CVE-2024-38809 Overview
CVE-2024-38809 is a Denial of Service (DoS) vulnerability affecting applications that parse ETags from If-Match or If-None-Match HTTP request headers. This vulnerability allows remote attackers to cause resource exhaustion by sending specially crafted ETag headers, potentially rendering affected applications unresponsive. The vulnerability is classified as CWE-400 (Uncontrolled Resource Consumption).
Critical Impact
Applications parsing ETag headers are susceptible to resource exhaustion attacks that can lead to service unavailability. No authentication is required to exploit this vulnerability.
Affected Products
- Spring Framework applications parsing ETag headers
- Applications using If-Match request header parsing
- Applications using If-None-Match request header parsing
Discovery Timeline
- 2024-09-27 - CVE-2024-38809 published to NVD
- 2024-11-21 - Last updated in NVD database
Technical Details for CVE-2024-38809
Vulnerability Analysis
This vulnerability stems from improper handling of ETag header parsing in applications processing HTTP conditional requests. When an application parses If-Match or If-None-Match headers, maliciously crafted headers with excessive length or complexity can trigger resource exhaustion conditions. The attack is network-accessible and requires no authentication or user interaction, making it relatively straightforward for attackers to exploit against vulnerable endpoints.
The vulnerability impacts availability by causing CPU or memory exhaustion during the parsing phase of ETag headers. While the integrity and confidentiality of data remain unaffected, the availability impact can effectively take down services that rely on ETag-based caching or conditional request handling.
Root Cause
The root cause is inadequate input validation and resource limits when processing ETag values from HTTP request headers. The parsing logic does not enforce appropriate size constraints on incoming If-Match and If-None-Match header values, allowing attackers to submit excessively large or complex ETag strings that consume disproportionate processing resources.
Attack Vector
An attacker can exploit this vulnerability remotely over the network by sending HTTP requests containing maliciously crafted If-Match or If-None-Match headers. The attack does not require authentication or any special privileges, and no user interaction is needed.

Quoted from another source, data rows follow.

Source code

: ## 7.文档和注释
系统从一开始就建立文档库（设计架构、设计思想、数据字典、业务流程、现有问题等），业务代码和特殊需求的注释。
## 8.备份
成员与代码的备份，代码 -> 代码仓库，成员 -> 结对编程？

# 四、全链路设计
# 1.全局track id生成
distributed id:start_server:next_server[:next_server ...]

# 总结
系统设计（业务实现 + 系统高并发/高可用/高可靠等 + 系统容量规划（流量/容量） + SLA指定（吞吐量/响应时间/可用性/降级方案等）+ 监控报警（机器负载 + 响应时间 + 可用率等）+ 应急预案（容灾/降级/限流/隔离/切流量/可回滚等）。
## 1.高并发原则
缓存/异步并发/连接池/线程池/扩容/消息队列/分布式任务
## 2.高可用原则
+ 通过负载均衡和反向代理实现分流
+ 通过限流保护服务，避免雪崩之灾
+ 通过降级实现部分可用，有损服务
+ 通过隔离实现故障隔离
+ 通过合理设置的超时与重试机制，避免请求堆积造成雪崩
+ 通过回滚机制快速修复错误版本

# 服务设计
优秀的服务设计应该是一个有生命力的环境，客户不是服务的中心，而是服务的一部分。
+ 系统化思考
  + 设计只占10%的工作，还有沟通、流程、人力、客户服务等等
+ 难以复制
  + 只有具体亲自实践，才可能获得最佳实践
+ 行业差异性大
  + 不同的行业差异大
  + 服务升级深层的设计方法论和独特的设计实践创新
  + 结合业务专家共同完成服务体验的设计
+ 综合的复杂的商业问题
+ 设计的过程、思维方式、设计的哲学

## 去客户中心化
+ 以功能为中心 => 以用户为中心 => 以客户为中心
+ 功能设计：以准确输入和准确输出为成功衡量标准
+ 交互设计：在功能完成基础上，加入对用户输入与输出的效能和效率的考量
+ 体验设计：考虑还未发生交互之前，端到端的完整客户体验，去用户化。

The exploitation involves sending HTTP requests with oversized or algorithmically complex ETag header values to endpoints that process conditional requests. When the application attempts to parse these headers, it expends excessive CPU cycles or memory, leading to service degradation or complete unavailability.
For technical details on the vulnerability mechanism, refer to the Spring Security Advisory CVE-2024-38809.
Detection Methods for CVE-2024-38809
Indicators of Compromise
- Abnormally large If-Match or If-None-Match HTTP headers in request logs
- Unusual spikes in CPU utilization during HTTP request processing
- Increased memory consumption correlated with ETag header parsing operations
- Multiple requests from single sources with oversized conditional headers
Detection Strategies
- Implement request header size monitoring at the web application firewall (WAF) level
- Configure alerting for requests with If-Match or If-None-Match headers exceeding normal thresholds
- Monitor application performance metrics for anomalous resource consumption patterns
- Deploy intrusion detection rules to flag requests with unusually large ETag headers
Monitoring Recommendations
- Enable verbose logging for HTTP header processing to capture header sizes
- Set up real-time dashboards tracking CPU and memory utilization for web application components
- Configure automated alerts when request processing latency exceeds baseline thresholds
- Review web server access logs for patterns of requests targeting endpoints with ETag parsing
How to Mitigate CVE-2024-38809
Immediate Actions Required
- Upgrade to the fixed version of the affected framework as specified in the security advisory
- Implement a servlet filter or WAF rule to enforce size limits on If-Match and If-None-Match headers
- Review application endpoints that utilize ETag-based conditional request handling
- Consider temporarily disabling ETag parsing on critical endpoints if immediate patching is not possible
Patch Information
Users of affected versions should upgrade to the corresponding fixed version as specified in the Spring Security Advisory CVE-2024-38809. For additional guidance, refer to the NetApp Security Advisory NTAP-20240920-0003.
Workarounds
- Implement a servlet Filter to enforce size limits on If-Match and If-None-Match request headers before they reach application logic
- Configure web application firewall rules to block or reject requests with oversized conditional headers
- Use reverse proxy configurations to validate and limit header sizes at the edge
- For unsupported versions, deploy request filtering middleware to sanitize incoming ETag headers
# Example: Configure header size limits in Apache HTTPD
# Add to httpd.conf or virtual host configuration
LimitRequestFieldSize 8190
RequestHeader unset If-Match early "expr=%{req:If-Match} =~ /^.{8000,}$/"
RequestHeader unset If-None-Match early "expr=%{req:If-None-Match} =~ /^.{8000,}$/"
Disclaimer: This content was generated using AI. While we strive for accuracy, please verify critical information with official sources.